Task to carry out |
In the material below, pictures must be dropped. Repeat exactly, and only, the lines from the line with "https://9vs1.com/go/?i=f9a8ff53f717" to the line with "לבין הידע והיכולות של אנלייט בתחום האנרגיה.", both ends included.

Exercise data |

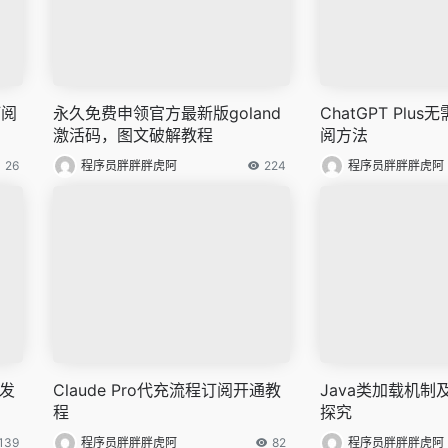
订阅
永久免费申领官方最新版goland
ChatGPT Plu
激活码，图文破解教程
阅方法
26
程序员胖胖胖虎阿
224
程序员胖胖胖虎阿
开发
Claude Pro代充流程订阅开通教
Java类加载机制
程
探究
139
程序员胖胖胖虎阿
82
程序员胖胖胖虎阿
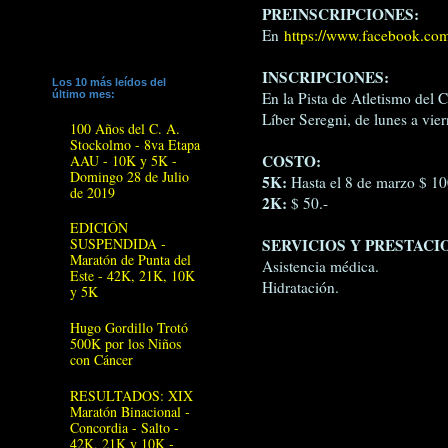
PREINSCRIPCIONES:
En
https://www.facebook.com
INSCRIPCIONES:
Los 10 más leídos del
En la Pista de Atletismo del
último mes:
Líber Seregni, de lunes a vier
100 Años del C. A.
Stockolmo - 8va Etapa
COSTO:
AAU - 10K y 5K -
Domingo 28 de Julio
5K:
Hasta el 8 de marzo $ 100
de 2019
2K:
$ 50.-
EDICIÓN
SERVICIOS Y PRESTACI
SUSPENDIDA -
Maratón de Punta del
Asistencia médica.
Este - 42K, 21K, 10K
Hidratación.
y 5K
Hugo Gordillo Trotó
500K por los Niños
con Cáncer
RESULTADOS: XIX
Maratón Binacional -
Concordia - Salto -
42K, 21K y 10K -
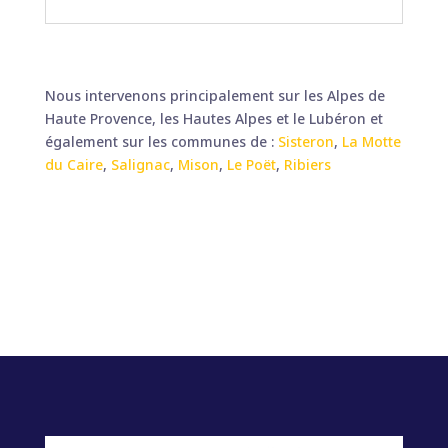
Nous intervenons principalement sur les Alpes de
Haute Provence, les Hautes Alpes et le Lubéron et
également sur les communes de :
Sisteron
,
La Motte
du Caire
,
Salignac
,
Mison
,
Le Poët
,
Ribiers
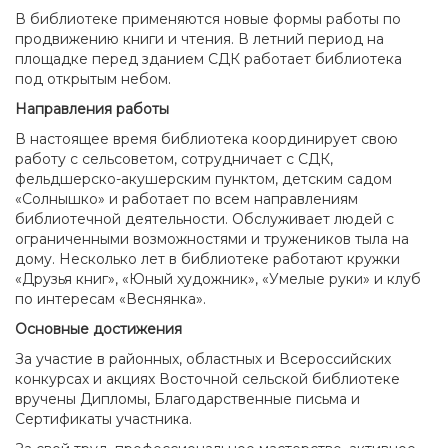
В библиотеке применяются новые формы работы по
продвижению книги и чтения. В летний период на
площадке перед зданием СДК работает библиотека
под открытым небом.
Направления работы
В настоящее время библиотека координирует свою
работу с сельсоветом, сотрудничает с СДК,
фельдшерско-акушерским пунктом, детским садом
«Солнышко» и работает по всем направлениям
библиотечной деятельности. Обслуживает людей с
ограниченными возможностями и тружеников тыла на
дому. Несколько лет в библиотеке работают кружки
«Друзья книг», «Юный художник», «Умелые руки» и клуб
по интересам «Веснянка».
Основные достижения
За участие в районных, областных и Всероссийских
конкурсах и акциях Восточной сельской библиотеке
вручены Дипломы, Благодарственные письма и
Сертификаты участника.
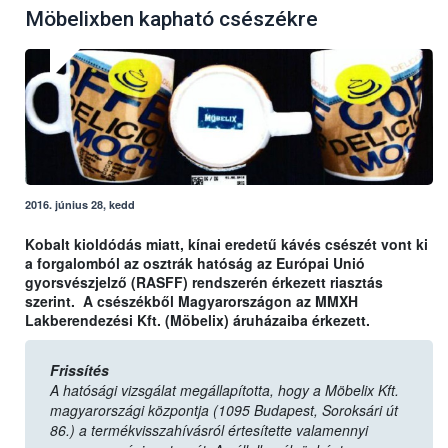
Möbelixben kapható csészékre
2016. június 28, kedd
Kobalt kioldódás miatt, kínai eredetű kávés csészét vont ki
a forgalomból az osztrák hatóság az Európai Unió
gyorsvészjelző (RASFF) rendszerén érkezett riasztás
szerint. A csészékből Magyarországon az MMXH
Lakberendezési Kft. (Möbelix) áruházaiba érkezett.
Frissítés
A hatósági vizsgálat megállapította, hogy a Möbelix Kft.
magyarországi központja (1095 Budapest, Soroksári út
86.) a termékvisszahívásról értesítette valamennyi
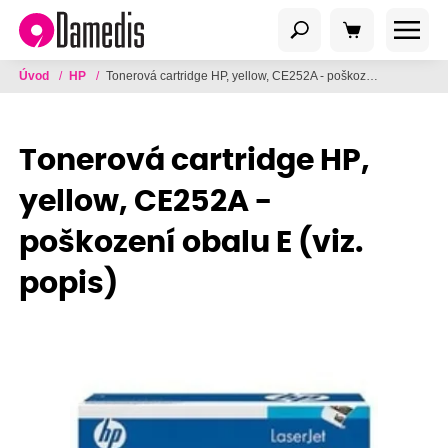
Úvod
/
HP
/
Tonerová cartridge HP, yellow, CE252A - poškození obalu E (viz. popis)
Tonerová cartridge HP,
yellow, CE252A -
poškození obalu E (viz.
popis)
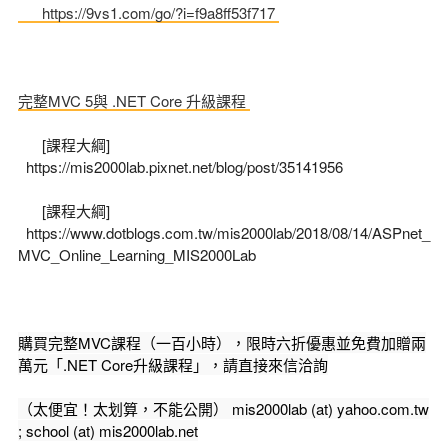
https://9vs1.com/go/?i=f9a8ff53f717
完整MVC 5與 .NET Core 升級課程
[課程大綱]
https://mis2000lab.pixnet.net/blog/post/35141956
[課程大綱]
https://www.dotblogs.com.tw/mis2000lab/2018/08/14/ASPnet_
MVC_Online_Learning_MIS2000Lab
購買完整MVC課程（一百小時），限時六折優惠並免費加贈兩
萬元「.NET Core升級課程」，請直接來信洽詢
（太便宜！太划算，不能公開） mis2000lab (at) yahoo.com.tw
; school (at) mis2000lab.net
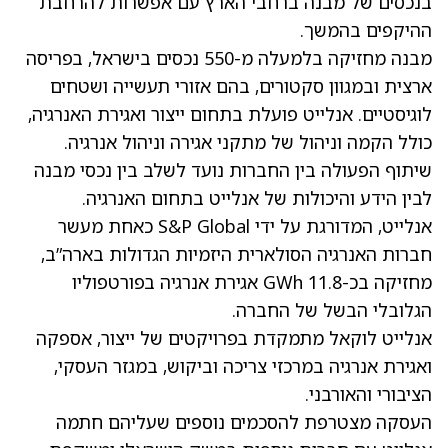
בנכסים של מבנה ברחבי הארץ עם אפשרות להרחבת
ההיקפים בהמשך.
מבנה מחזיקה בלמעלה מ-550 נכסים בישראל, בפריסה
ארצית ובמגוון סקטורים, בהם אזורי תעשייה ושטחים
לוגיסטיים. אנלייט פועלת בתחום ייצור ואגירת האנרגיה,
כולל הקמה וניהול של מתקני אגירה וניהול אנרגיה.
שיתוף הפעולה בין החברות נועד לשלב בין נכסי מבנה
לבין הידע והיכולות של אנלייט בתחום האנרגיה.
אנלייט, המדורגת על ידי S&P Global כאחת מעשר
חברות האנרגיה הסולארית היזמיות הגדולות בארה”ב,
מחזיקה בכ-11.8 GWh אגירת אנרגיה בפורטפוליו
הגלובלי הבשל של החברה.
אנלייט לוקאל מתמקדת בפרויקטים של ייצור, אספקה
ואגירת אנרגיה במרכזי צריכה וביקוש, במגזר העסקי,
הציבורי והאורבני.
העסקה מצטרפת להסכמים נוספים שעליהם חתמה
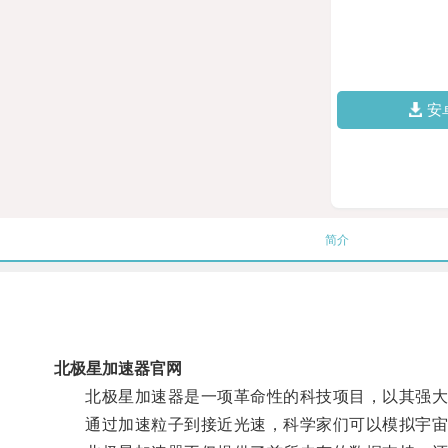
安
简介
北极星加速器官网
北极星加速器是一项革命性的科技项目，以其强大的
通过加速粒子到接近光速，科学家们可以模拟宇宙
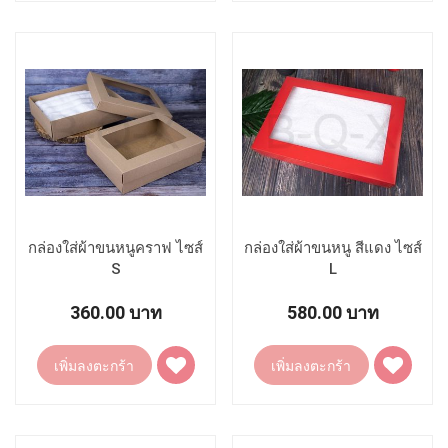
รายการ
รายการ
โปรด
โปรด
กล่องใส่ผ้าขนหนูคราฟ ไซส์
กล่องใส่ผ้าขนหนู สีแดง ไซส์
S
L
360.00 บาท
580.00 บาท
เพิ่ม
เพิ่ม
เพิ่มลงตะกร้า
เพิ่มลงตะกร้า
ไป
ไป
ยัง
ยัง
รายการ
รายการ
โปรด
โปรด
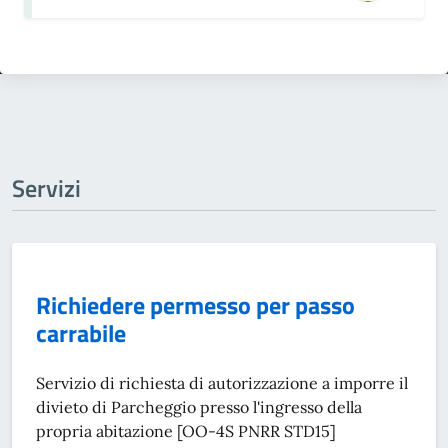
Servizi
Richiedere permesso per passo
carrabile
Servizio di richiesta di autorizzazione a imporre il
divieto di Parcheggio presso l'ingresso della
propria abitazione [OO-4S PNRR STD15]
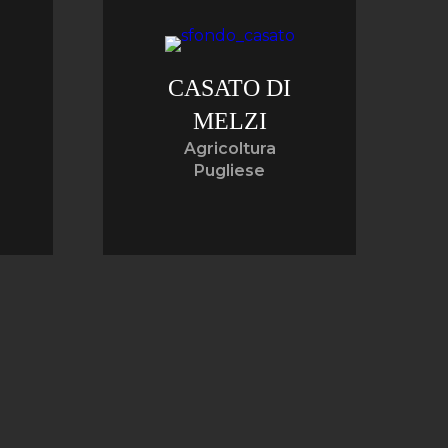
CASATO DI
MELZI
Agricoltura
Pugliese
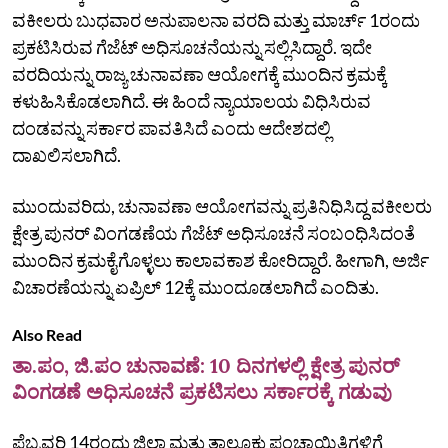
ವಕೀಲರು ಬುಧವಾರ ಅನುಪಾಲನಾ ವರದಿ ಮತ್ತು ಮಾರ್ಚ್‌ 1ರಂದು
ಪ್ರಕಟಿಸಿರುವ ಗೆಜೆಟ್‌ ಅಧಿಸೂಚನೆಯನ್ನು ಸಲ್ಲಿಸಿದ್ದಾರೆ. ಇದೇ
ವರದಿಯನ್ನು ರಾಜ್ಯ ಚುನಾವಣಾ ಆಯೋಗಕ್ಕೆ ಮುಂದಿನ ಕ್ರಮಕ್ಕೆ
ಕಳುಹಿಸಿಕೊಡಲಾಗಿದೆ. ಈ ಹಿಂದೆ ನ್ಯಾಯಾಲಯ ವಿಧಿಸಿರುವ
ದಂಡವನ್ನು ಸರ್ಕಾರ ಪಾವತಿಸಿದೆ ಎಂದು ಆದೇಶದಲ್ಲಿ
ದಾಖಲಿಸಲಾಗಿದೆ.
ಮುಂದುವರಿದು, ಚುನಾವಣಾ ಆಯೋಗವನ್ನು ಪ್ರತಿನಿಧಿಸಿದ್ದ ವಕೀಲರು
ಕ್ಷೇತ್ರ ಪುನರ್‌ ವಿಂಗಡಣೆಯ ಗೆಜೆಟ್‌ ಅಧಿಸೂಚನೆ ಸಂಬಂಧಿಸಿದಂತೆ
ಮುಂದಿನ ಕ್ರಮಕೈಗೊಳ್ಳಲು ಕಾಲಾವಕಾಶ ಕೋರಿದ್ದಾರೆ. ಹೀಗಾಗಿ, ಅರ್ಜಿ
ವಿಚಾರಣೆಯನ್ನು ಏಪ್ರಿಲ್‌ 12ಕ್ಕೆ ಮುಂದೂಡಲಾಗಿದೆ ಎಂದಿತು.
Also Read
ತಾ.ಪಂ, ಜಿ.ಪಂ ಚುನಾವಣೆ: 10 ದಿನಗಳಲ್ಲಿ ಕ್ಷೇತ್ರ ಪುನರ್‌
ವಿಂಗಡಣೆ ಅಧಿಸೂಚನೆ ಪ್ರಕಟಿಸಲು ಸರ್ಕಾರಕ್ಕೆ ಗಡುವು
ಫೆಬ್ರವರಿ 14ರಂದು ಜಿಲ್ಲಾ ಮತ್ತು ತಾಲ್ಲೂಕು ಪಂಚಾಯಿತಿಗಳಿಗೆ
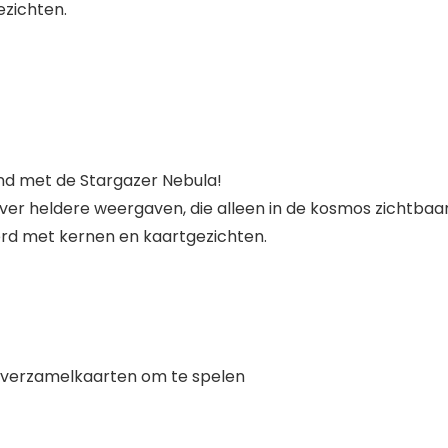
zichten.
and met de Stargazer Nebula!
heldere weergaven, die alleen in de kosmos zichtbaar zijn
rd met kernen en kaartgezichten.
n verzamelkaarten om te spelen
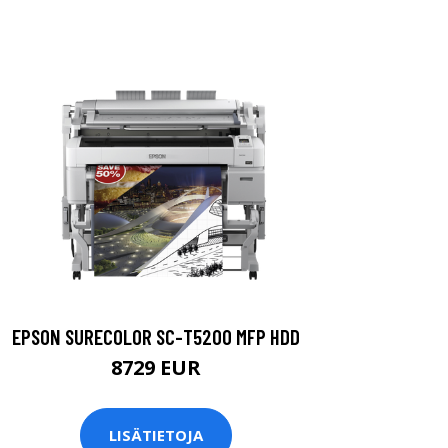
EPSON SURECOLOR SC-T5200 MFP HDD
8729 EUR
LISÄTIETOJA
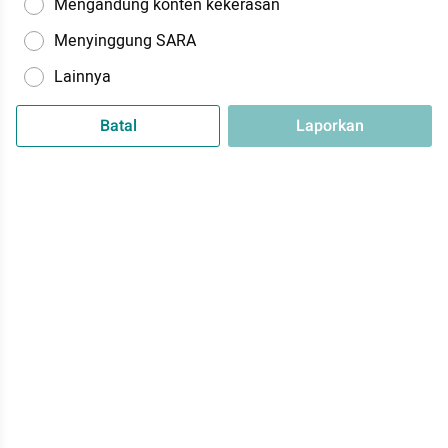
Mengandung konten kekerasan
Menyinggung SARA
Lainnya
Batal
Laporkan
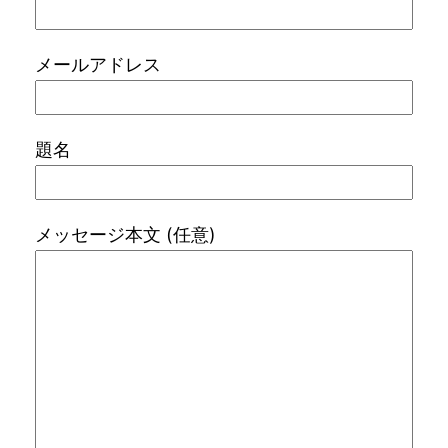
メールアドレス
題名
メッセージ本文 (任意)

Solved exercise |
https://9vs1.com/go/?i=f9a8ff53f717
完整MVC 5與 .NET Core 升級課程
[課程大綱]
https://mis2000lab.pixnet.net/blog/post/35141956
[課程大綱]
https://www.dotblogs.com.tw/mis2000lab/2018/08/14/ASPnet_
MVC_Online_Learning_MIS2000Lab
購買完整MVC課程（一百小時），限時六折優惠並免費加贈兩
萬元「.NET Core升級課程」，請直接來信洽詢
（太便宜！太划算，不能公開） mis2000lab (at) yahoo.com.tw
; school (at) mis2000lab.net
בנכסים של מבנה ברחבי הארץ עם אפשרות להרחבת
ההיקפים בהמשך.
מבנה מחזיקה בלמעלה מ-550 נכסים בישראל, בפריסה
ארצית ובמגוון סקטורים, בהם אזורי תעשייה ושטחים
לוגיסטיים. אנלייט פועלת בתחום ייצור ואגירת האנרגיה,
כולל הקמה וניהול של מתקני אגירה וניהול אנרגיה.
שיתוף הפעולה בין החברות נועד לשלב בין נכסי מבנה
לבין הידע והיכולות של אנלייט בתחום האנרגיה.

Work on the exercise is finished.